Monthly Archives: April 2017

Looking for users of new syscalls

Recently Linux got a new syscall to get extended information about files, a super ‘stat’, if you will, read more about it at LWN.

So I grabbed the headers with the definitions for the statx arguments to tools/include/ so that ‘perf trace’ can use them to beautify, i.e. to appear as
a bitmap of strings, as described in this cset.

To test it I used one of things ‘perf trace’ can do and that ‘strace’ does not: system wide stracing. To look if any of the programs running on my machine was using the new syscall I simply did, using strace-like syntax:

# perf trace -e statx

After a few minutes, nothing… So this fedora 25 system isn’t using it in any of the utilities I used in these moments, not surprising, glibc still needs wiring statx up.

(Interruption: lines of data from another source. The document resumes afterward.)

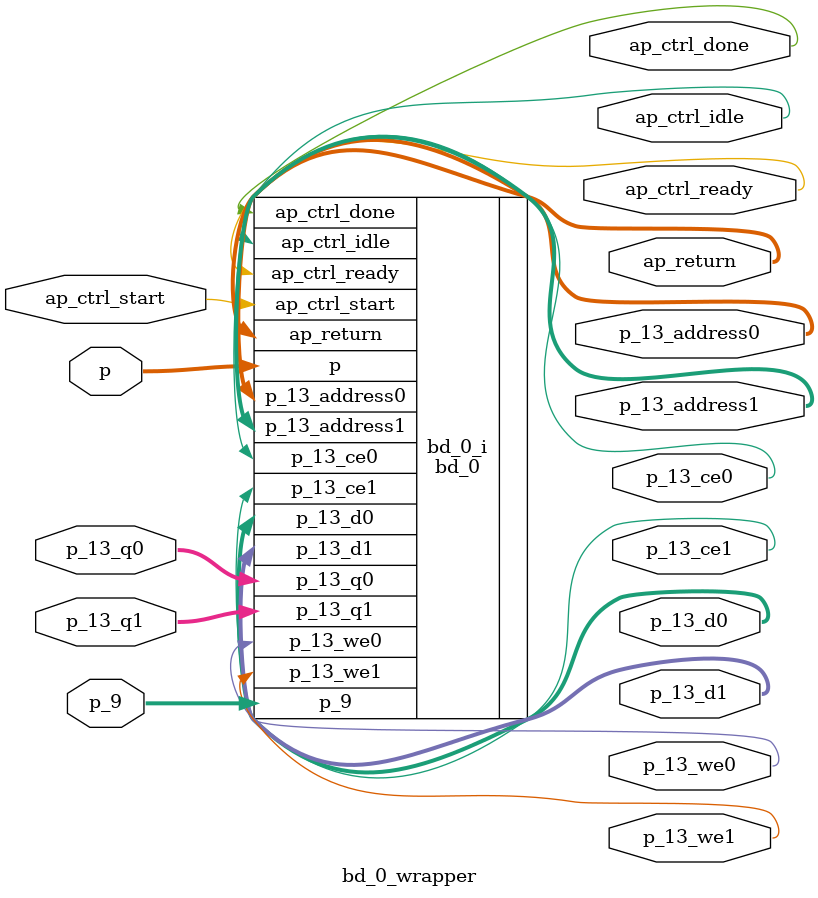
<source format=v>
`timescale 1 ps / 1 ps

module bd_0_wrapper
   (ap_ctrl_done,
    ap_ctrl_idle,
    ap_ctrl_ready,
    ap_ctrl_start,
    ap_return,
    p,
    p_13_address0,
    p_13_address1,
    p_13_ce0,
    p_13_ce1,
    p_13_d0,
    p_13_d1,
    p_13_q0,
    p_13_q1,
    p_13_we0,
    p_13_we1,
    p_9);
  output ap_ctrl_done;
  output ap_ctrl_idle;
  output ap_ctrl_ready;
  input ap_ctrl_start;
  output [15:0]ap_return;
  input [15:0]p;
  output [1:0]p_13_address0;
  output [1:0]p_13_address1;
  output p_13_ce0;
  output p_13_ce1;
  output [63:0]p_13_d0;
  output [63:0]p_13_d1;
  input [63:0]p_13_q0;
  input [63:0]p_13_q1;
  output p_13_we0;
  output p_13_we1;
  input [7:0]p_9;

  wire ap_ctrl_done;
  wire ap_ctrl_idle;
  wire ap_ctrl_ready;
  wire ap_ctrl_start;
  wire [15:0]ap_return;
  wire [15:0]p;
  wire [1:0]p_13_address0;
  wire [1:0]p_13_address1;
  wire p_13_ce0;
  wire p_13_ce1;
  wire [63:0]p_13_d0;
  wire [63:0]p_13_d1;
  wire [63:0]p_13_q0;
  wire [63:0]p_13_q1;
  wire p_13_we0;
  wire p_13_we1;
  wire [7:0]p_9;

  bd_0 bd_0_i
       (.ap_ctrl_done(ap_ctrl_done),
        .ap_ctrl_idle(ap_ctrl_idle),
        .ap_ctrl_ready(ap_ctrl_ready),
        .ap_ctrl_start(ap_ctrl_start),
        .ap_return(ap_return),
        .p(p),
        .p_13_address0(p_13_address0),
        .p_13_address1(p_13_address1),
        .p_13_ce0(p_13_ce0),
        .p_13_ce1(p_13_ce1),
        .p_13_d0(p_13_d0),
        .p_13_d1(p_13_d1),
        .p_13_q0(p_13_q0),
        .p_13_q1(p_13_q1),
        .p_13_we0(p_13_we0),
        .p_13_we1(p_13_we1),
        .p_9(p_9));
endmodule

</source>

So I found out about samples/statx/test-statx.c, and after installing the kernel headers and pointing the compiler to where those files were installed, I restarted that system wide ‘perf trace’ session and ran the test program, much better:

# trace -e statx
16612.967 ( 0.028 ms): statx/562 statx(dfd: CWD, filename: /etc/passwd, flags: SYMLINK_NOFOLLOW, mask: TYPE|MODE|NLINK|UID|GID|ATIME|MTIME|CTIME|INO|SIZE|BLOCKS|BTIME, buffer: 0x7ffef195d660) = 0
33064.447 ( 0.011 ms): statx/569 statx(dfd: CWD, filename: /tmp/statx, flags: SYMLINK_NOFOLLOW|STATX_FORCE_SYNC, mask: TYPE|MODE|NLINK|UID|GID|ATIME|MTIME|CTIME|INO|SIZE|BLOCKS|BTIME, buffer: 0x7ffc5484c790) = 0
36050.891 ( 0.023 ms): statx/576 statx(dfd: CWD, filename: /etc/motd, flags: SYMLINK_NOFOLLOW, mask: BTIME, buffer: 0x7ffeb18b66e0) = 0
38039.889 ( 0.023 ms): statx/584 statx(dfd: CWD, filename: /home/acme/.bashrc, flags: SYMLINK_NOFOLLOW, mask: TYPE|MODE|NLINK|UID|GID|ATIME|MTIME|CTIME|INO|SIZE|BLOCKS|BTIME, buffer: 0x7fff1db0ea90) = 0
^C#

Ah, to get filenames fetched we need to put in place a special probe, that will collect filenames passed to the kernel right after the kernel copies it from user memory:

[root@jouet ~]# perf probe 'vfs_getname=getname_flags:72 pathname=result->name:string'
Added new event:
probe:vfs_getname    (on getname_flags:72 with pathname=result->name:string)

You can now use it in all perf tools, such as:

perf record -e probe:vfs_getname -aR sleep 1

[root@jouet ~]# trace -e open touch /etc/passwd
0.024 ( 0.011 ms): touch/649 open(filename: /etc/ld.so.cache, flags: CLOEXEC) = 3
0.056 ( 0.018 ms): touch/649 open(filename: /lib64/libc.so.6, flags: CLOEXEC) = 3
0.481 ( 0.014 ms): touch/649 open(filename: /usr/lib/locale/locale-archive, flags: CLOEXEC) = 3
0.553 ( 0.012 ms): touch/6649 open(filename: /etc/passwd, flags: CREAT|NOCTTY|NONBLOCK|WRONLY, mode: IRUGO|IWUGO) = 3
[root@jouet ~]#

Make sure you have CONFIG_DEBUG_INFO set in your kernel build or that the matching debuginfo packages are installed. This needs to be done just once per boot, ‘perf trace’ will find it in place and use it.

Lastly, if ‘perf’ is hardlinked to ‘trace’, then the later will be the same as ‘perf trace’.